▶ **What is needed**: Please copy the passage about the 1914 Christmas dinner for the troops in Tunbridge Wells word for word, from "At Christmas many" to "couple, the Alves.".

▶ **Source text**:
......

First Battalion Mid-Kent Volunteers marching up Mount Pleasant in 1914

At Christmas many of the men were given leave and headed home. However two and a half thousand of them enjoyed a lavish dinner in the town, organised and paid for by wealthy local couple, the Alves.

Elliott Alves pictureNew Zealander Duncan Elliott Alves was an oil magnate, with interests in New Guinea and Venezuela. In around 1905 he moved to Tunbridge Wells, together with his parents, and in 1911 he married Hazel Wilson, a Canadian who was around twenty years his junior. Duncan involved himself in the life of the town, especially sport – he was president of the Tunbridge Wells Football Club and of the Grove Bowling Club. At his home, a house called ‘The Braes’ on Boyne Park, he had an extensive collection of pictures, an aviary with many rare and exotic birds and large garage which housed his collection of motor cars. Duncan would later be described as ‘tall, debonair and nattily dressed’ and as someone ‘who does everything on the grand scale wherever he goes’.

The dinner Duncan envisaged for the troops was certainly on a grand scale. The Courier commented ‘most minds would have shrank from the colossal task of carrying it out, but Mr Alves is not a man to be appalled by the magnitude of an undertaking’. At only two weeks’ notice detailed arrangements were delegated to the Tunbridge Wells Tradesmen’s Association, who recruited around 1,000 men and women to act as stewards, carvers, waiters and entertainers. (Such was the town’s enthusiasm for the event, they could have had double that number of volunteers). The catering was carried out by Messrs. Parker and Hammick of the Pantiles, whose manager Mr Coles had to call on all his experience of providing ‘colossal dinners’ for 3,000 or more. Under his direction cookers were installed at each of the venues and huge volumes of food prepared.

Corn Exchange. One of the Christmas Dinner venues

At 5.45pm on the day itself the troops marched through the streets to eight locations across the town, including the Corn Exchange, King Charles the Martyr church and Skinners School. Each had been decorated with a colourful profusion of greenery, flags, bunting and streamers. The men tucked into roast turkey, beef and pork, followed by plum pudding and mince pies. There was mineral water to drink, together with a pint of beer for each man that wanted it (apart from at teetotal venues such as the YMCA). Accompanied by Brigadier General McFie, Duncan and Hazel Alves drove round town, visiting the various venues. They were greeted with great enthusiasm by the troops, who drank to their health. In his reply Duncan Alves said that the cheers the men had given that night were no less than they themselves would receive when they went to the Front and had the Germans on the run.

......

▶ **Exercise data**:
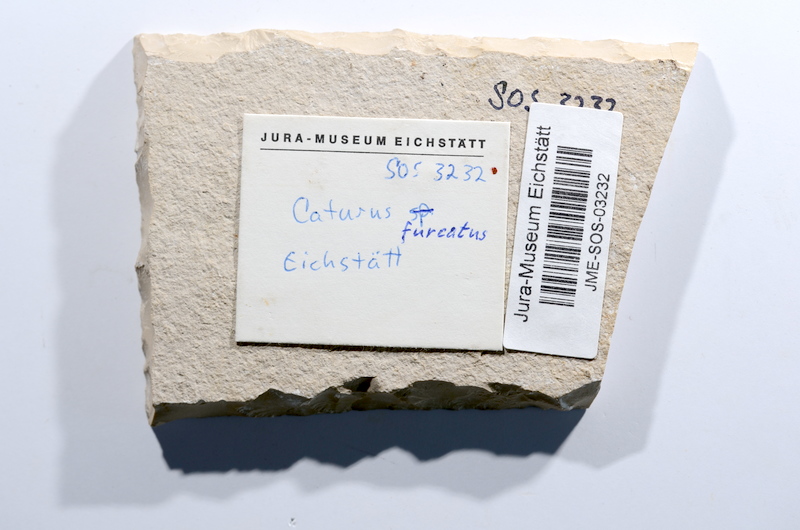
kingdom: Animalia
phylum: Chordata
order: Amiiformes
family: Caturidae
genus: Caturus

......

▶ **Answer area**:
At Christmas many of the men were given leave and headed home. However two and a half thousand of them enjoyed a lavish dinner in the town, organised and paid for by wealthy local couple, the Alves.